Stored items:
--- begin ---

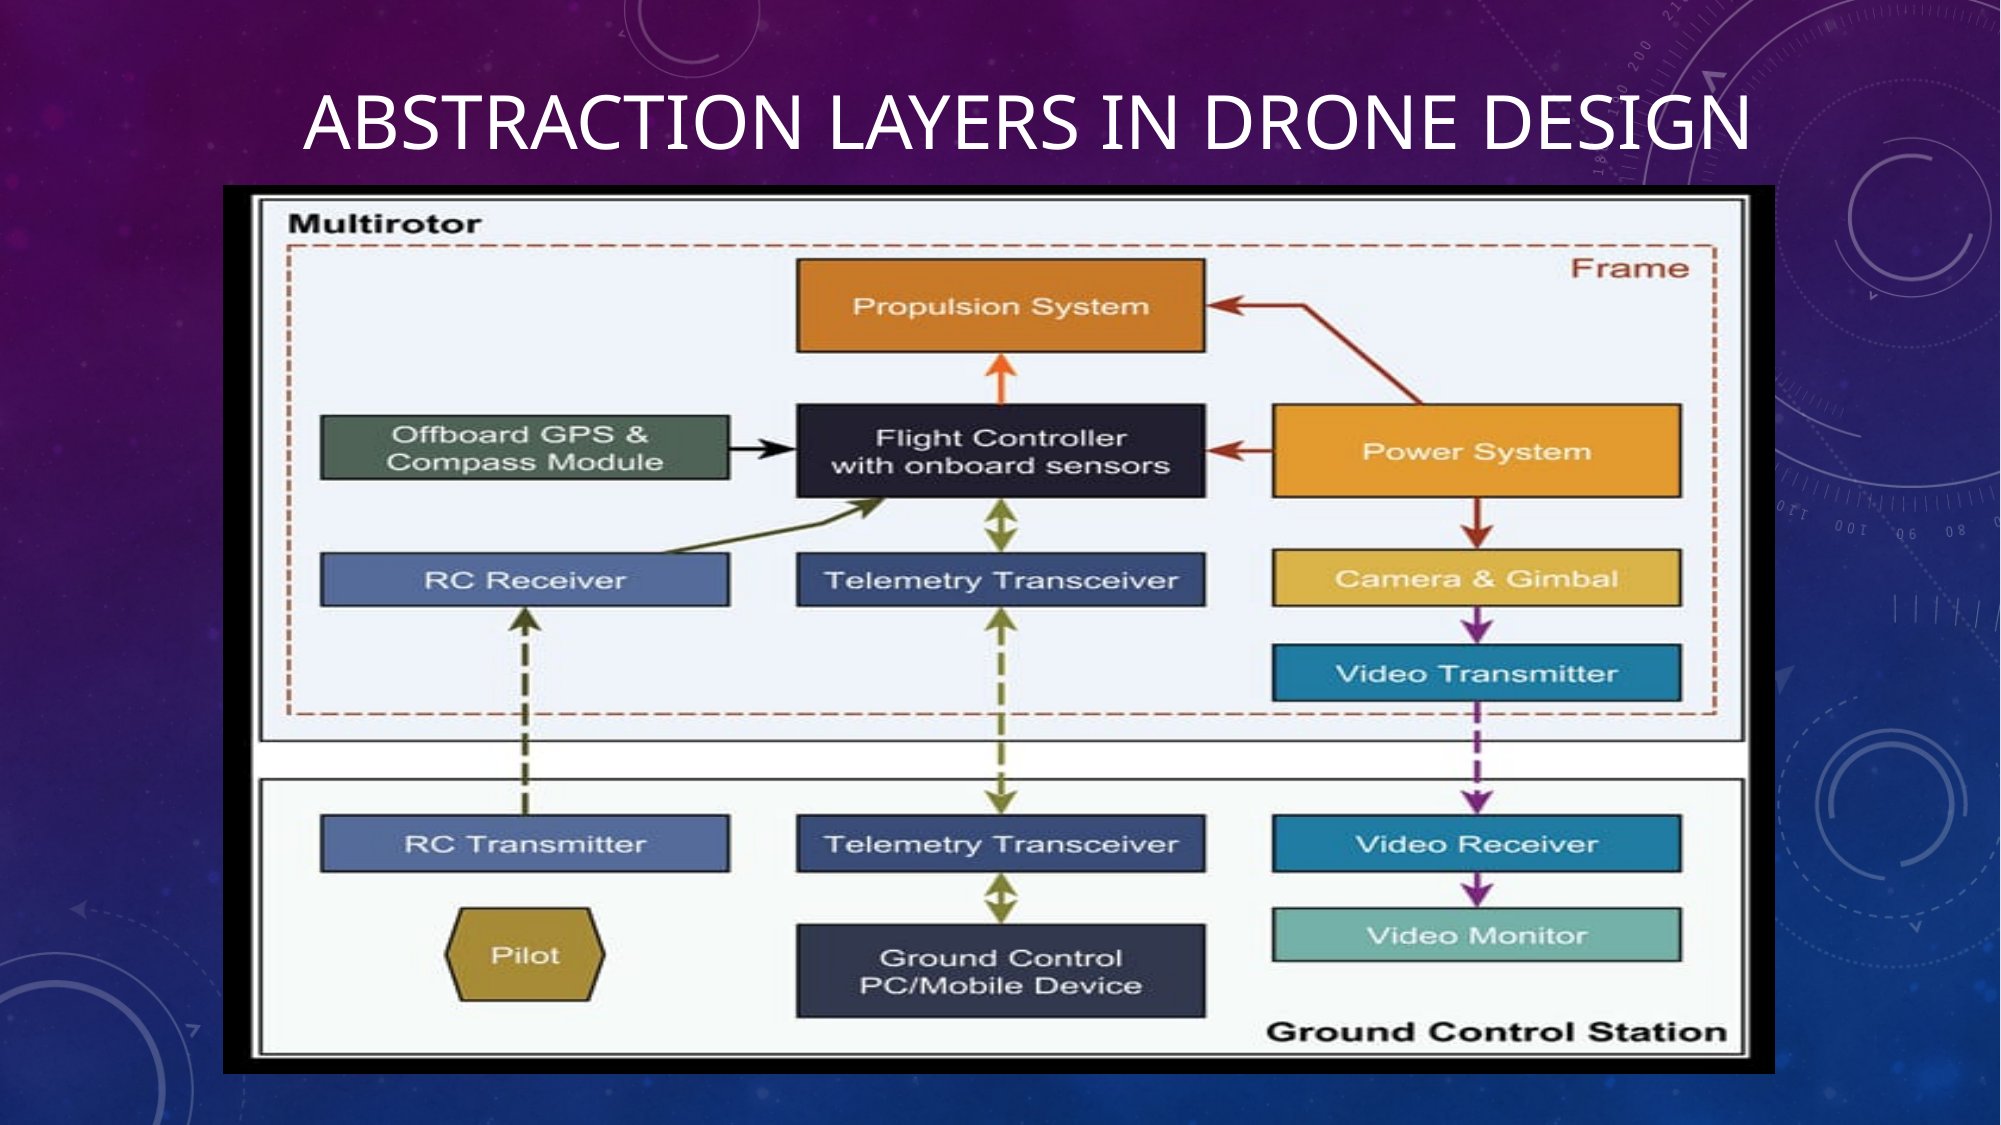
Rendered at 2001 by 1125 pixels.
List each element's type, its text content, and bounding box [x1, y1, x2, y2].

title Abstraction layers in drone design [288, 0, 1951, 239]
picture [0, 0, 2001, 1125]
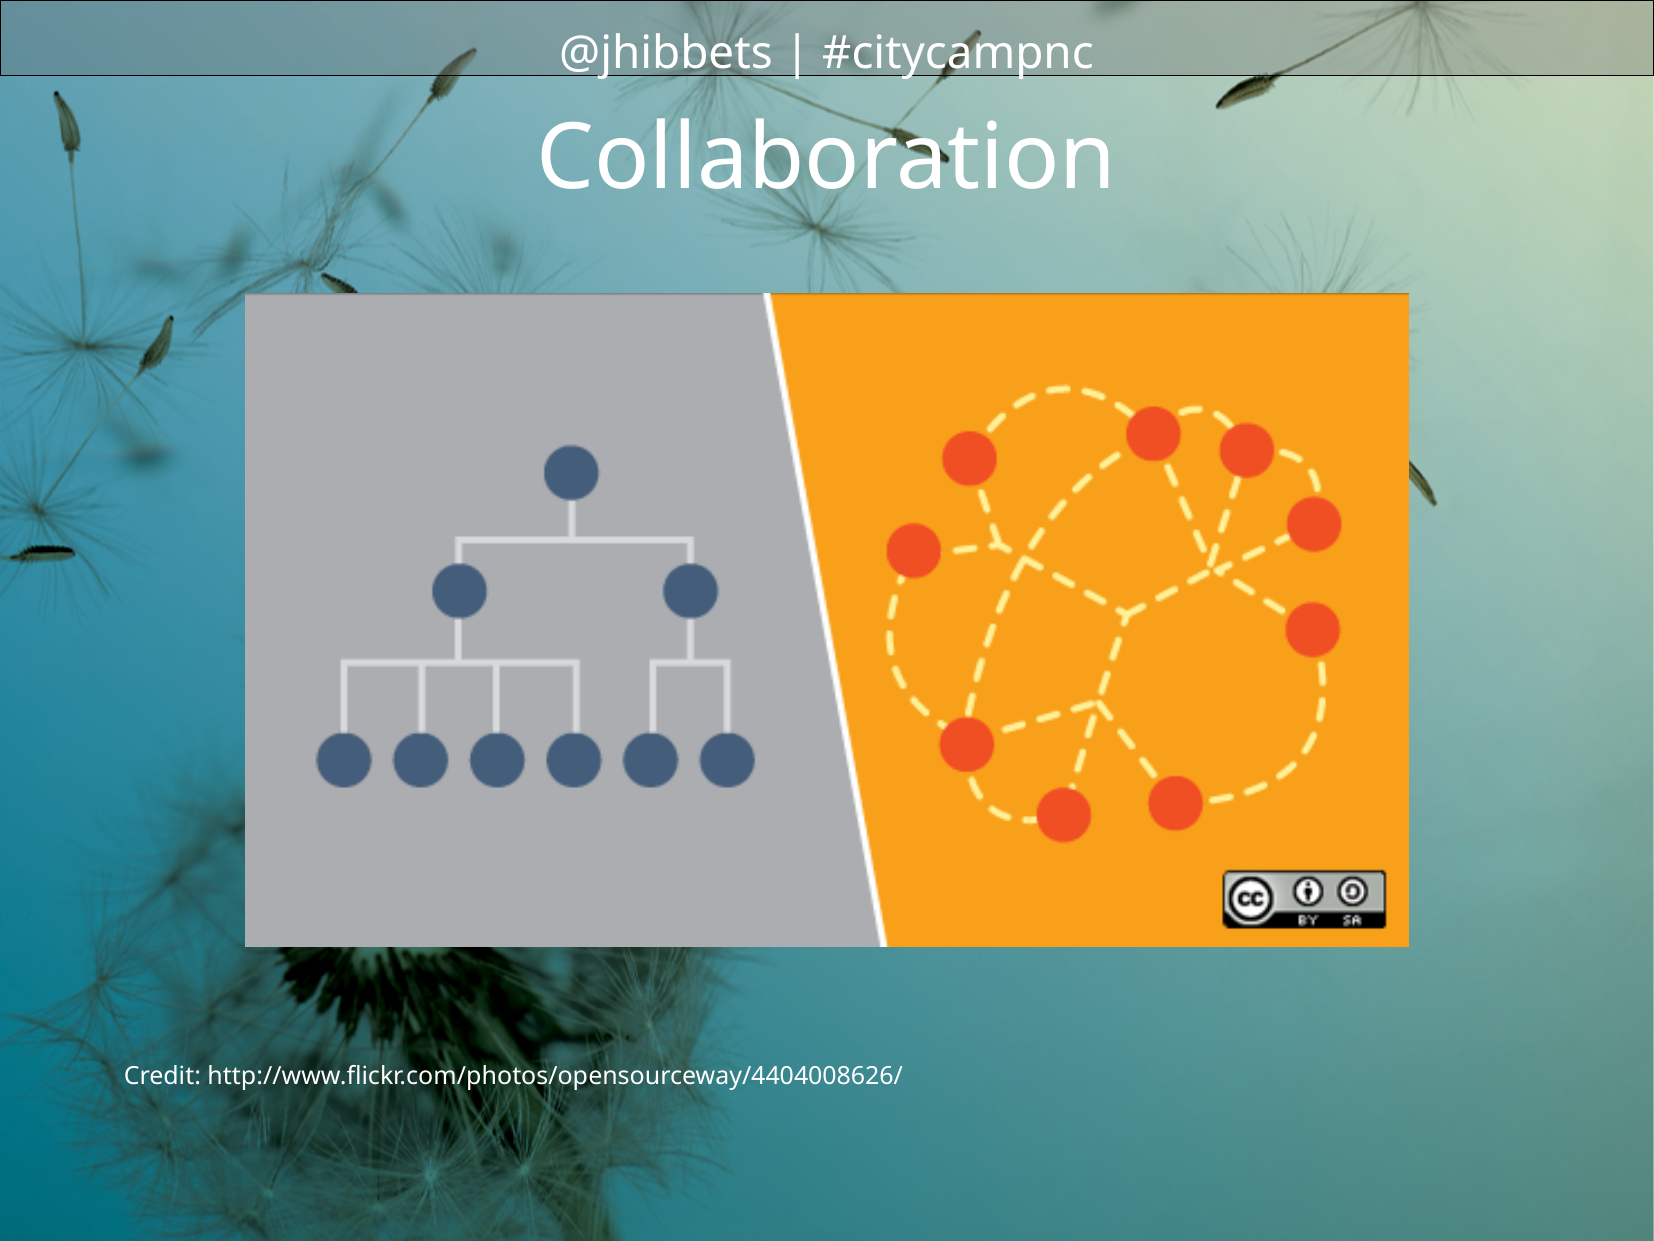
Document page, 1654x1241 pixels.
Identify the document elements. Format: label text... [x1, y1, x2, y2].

text_box Credit: http://www.flickr.com/photos/opensourceway/4404008626/ [109, 1050, 936, 1094]
picture [0, 76, 1654, 1241]
title Collaboration [82, 49, 1571, 257]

--- end ---

SET EXERCISE:
Return every line of the records above word for word, leaving out the pictures.

WORKED SOLUTION:
Rendered at 2001 by 1125 pixels.
List each element's type, its text content, and bounding box [x1, y1, x2, y2].

title Abstraction layers in drone design [288, 0, 1951, 239]
picture [0, 0, 2001, 1125]
Document page, 1654x1241 pixels.
Identify the document elements. Format: label text... [x1, y1, x2, y2].

text_box Credit: http://www.flickr.com/photos/opensourceway/4404008626/ [109, 1050, 936, 1094]
picture [0, 76, 1654, 1241]
title Collaboration [82, 49, 1571, 257]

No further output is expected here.